## Aim of the task
When you reach the line with "table.rules tbody td" in the listing below, write out that line and every one after it exactly, and skip the pictures.

## Provided records
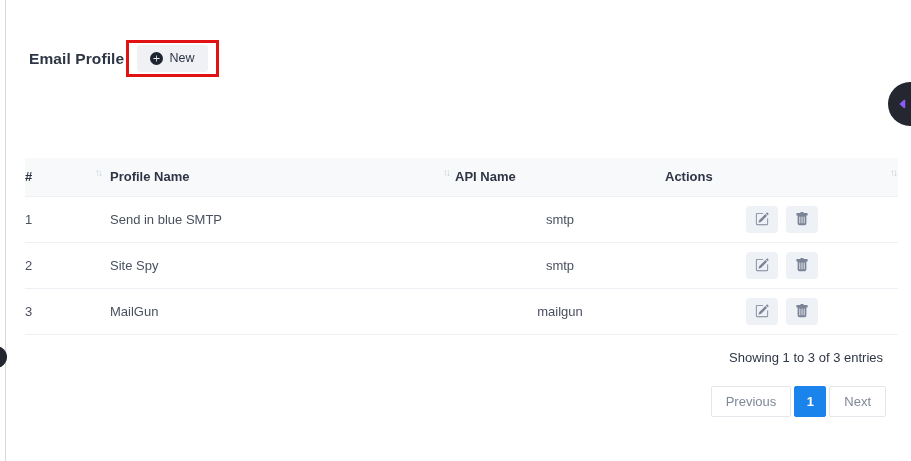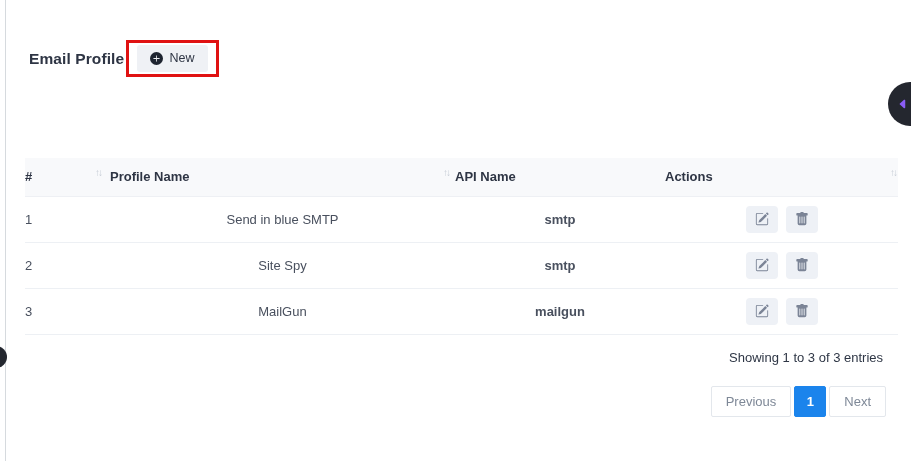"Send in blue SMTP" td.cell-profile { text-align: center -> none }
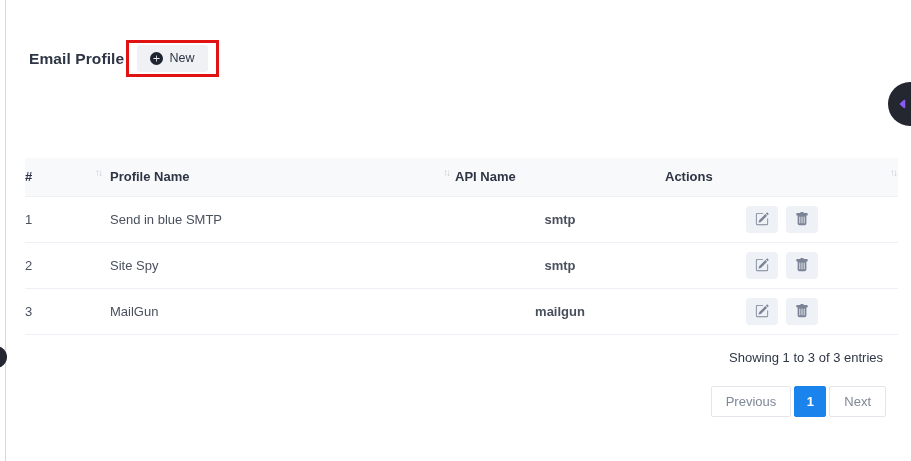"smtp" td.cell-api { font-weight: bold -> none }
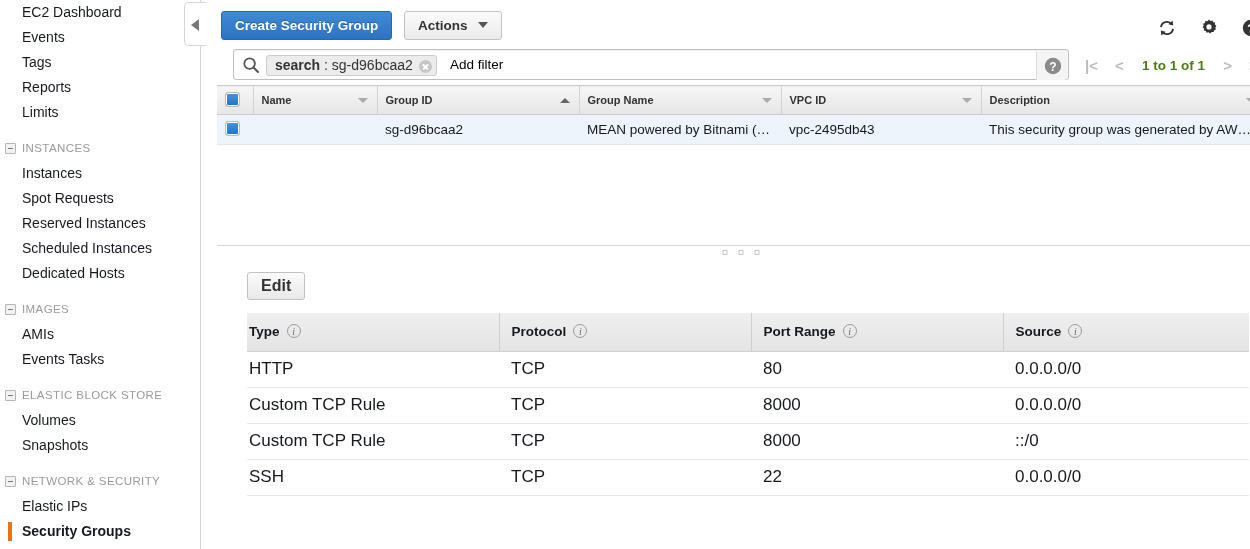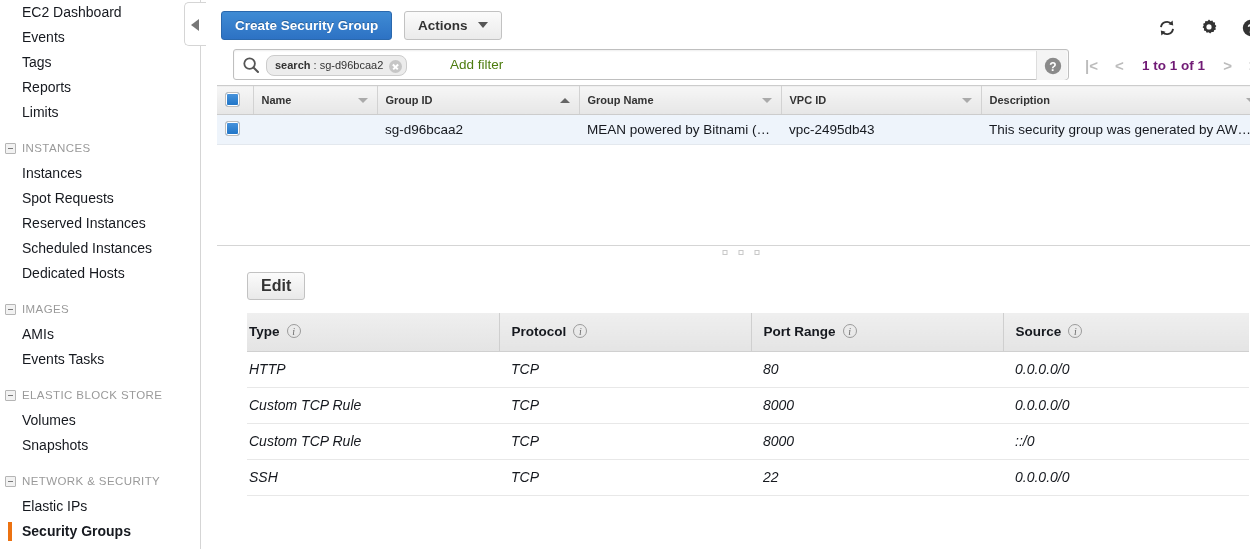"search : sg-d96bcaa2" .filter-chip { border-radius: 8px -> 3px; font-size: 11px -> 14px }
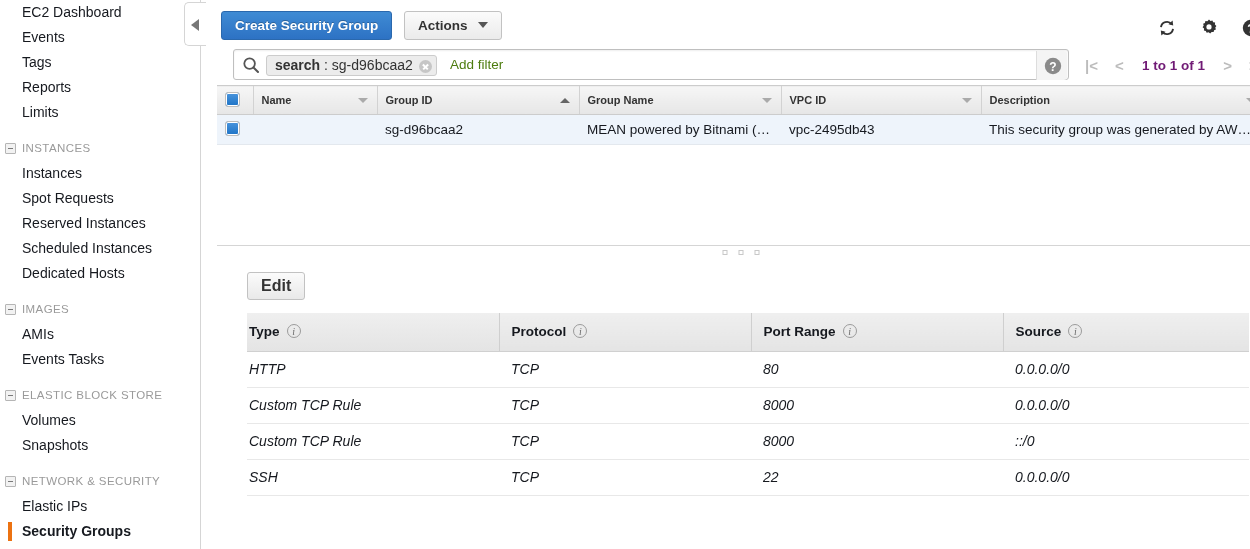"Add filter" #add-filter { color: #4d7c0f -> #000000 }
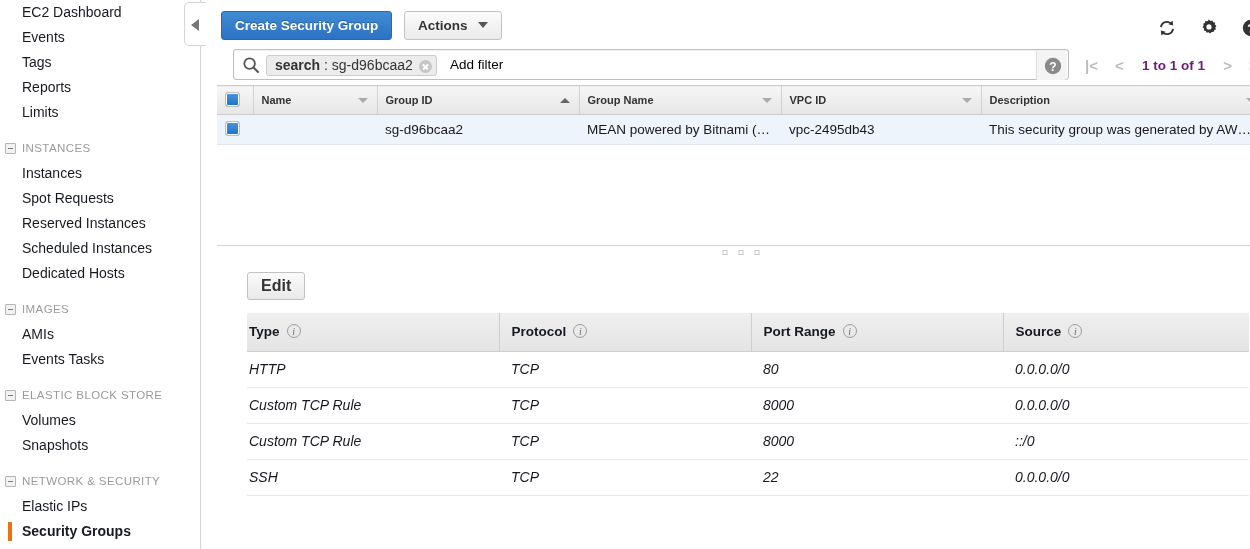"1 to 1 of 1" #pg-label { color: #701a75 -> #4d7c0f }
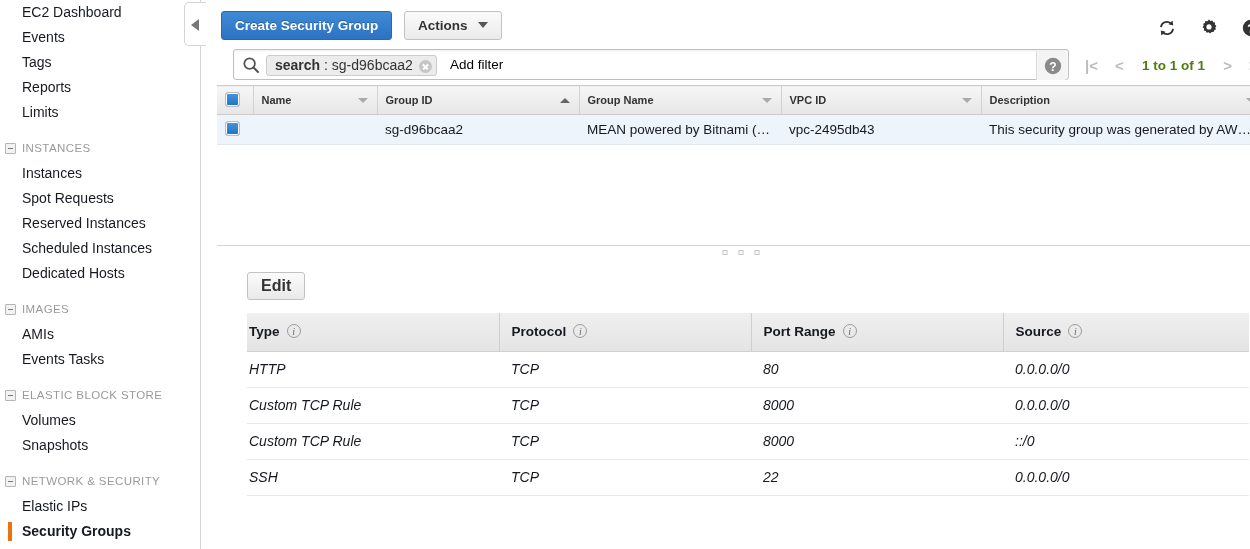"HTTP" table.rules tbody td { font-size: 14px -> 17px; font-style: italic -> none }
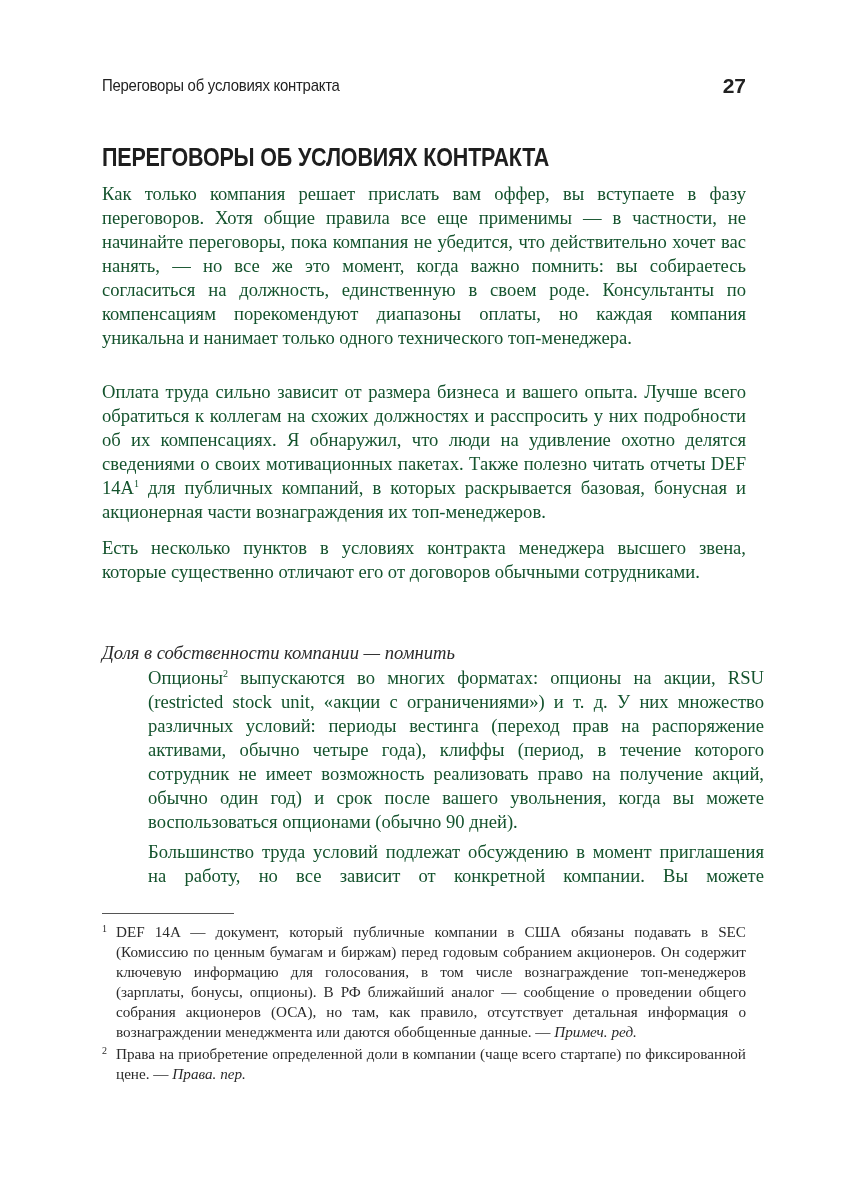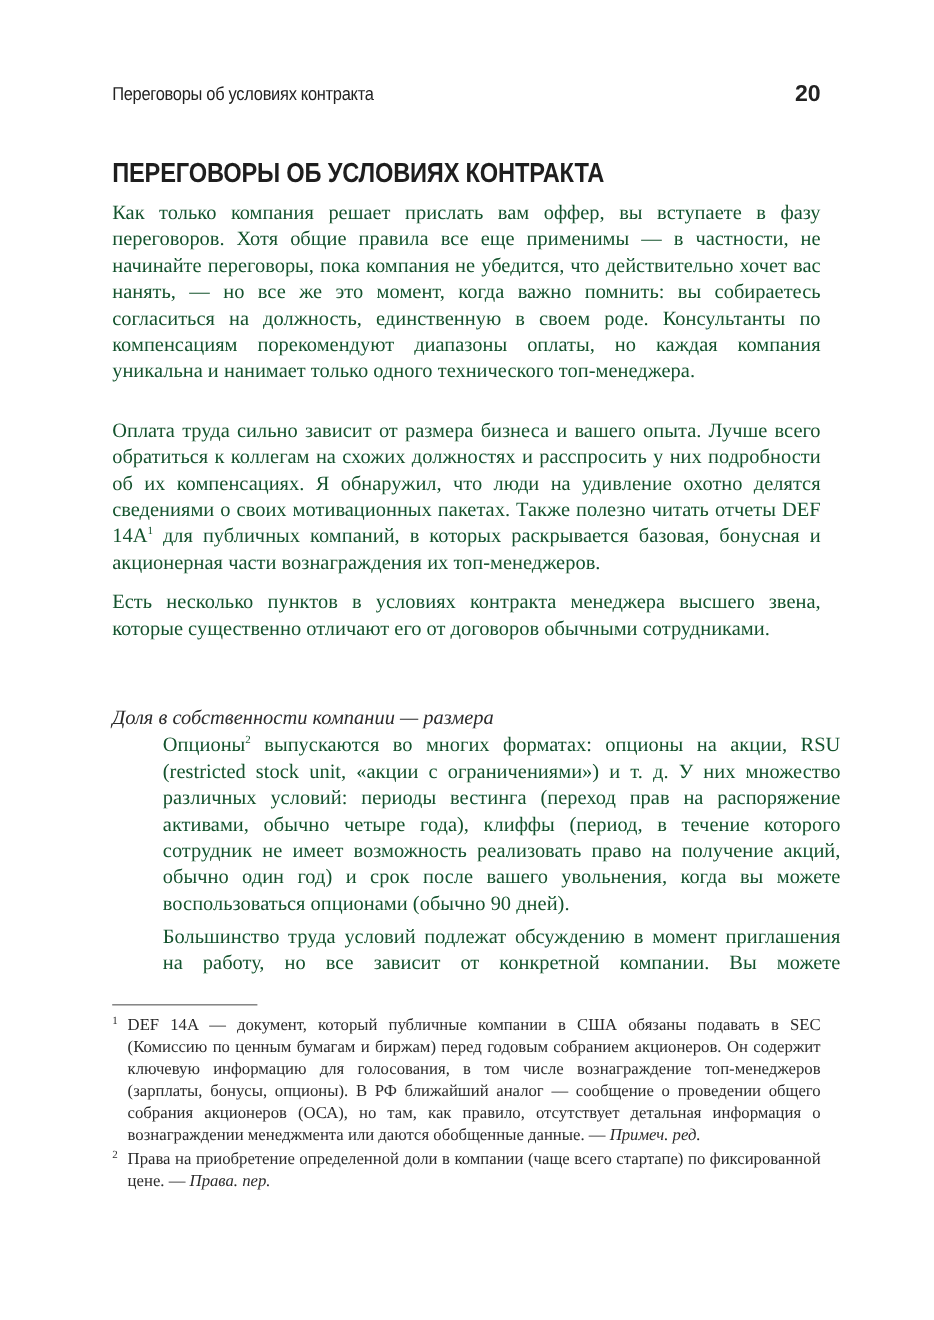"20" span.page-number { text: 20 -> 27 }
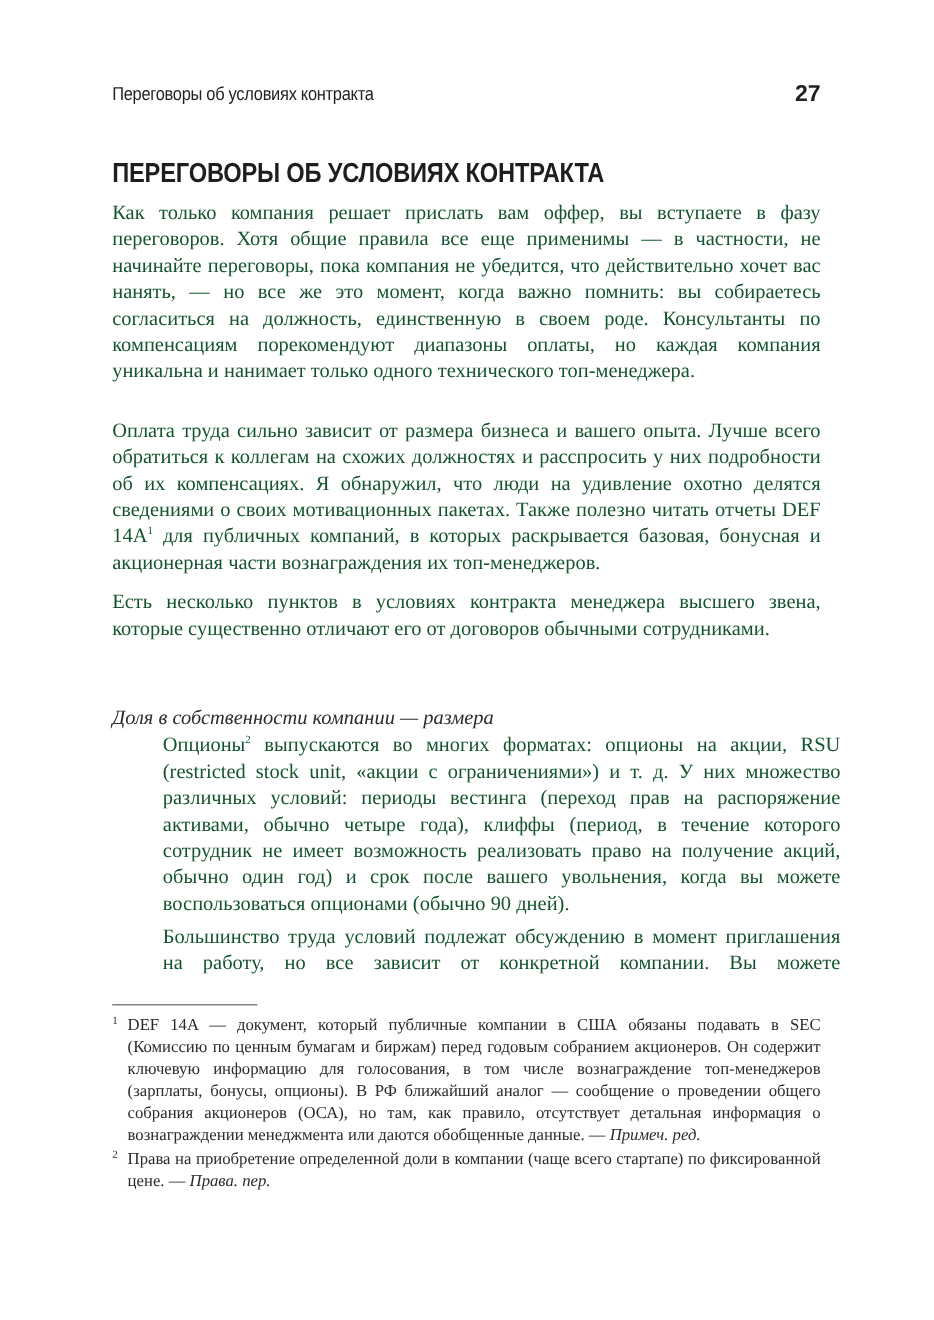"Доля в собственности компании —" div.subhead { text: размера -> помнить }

## Output for this exercise
"HTTP" table.rules tbody td { font-size: 14px -> 17px; font-style: italic -> none }
"20" span.page-number { text: 20 -> 27 }
"Доля в собственности компании —" div.subhead { text: размера -> помнить }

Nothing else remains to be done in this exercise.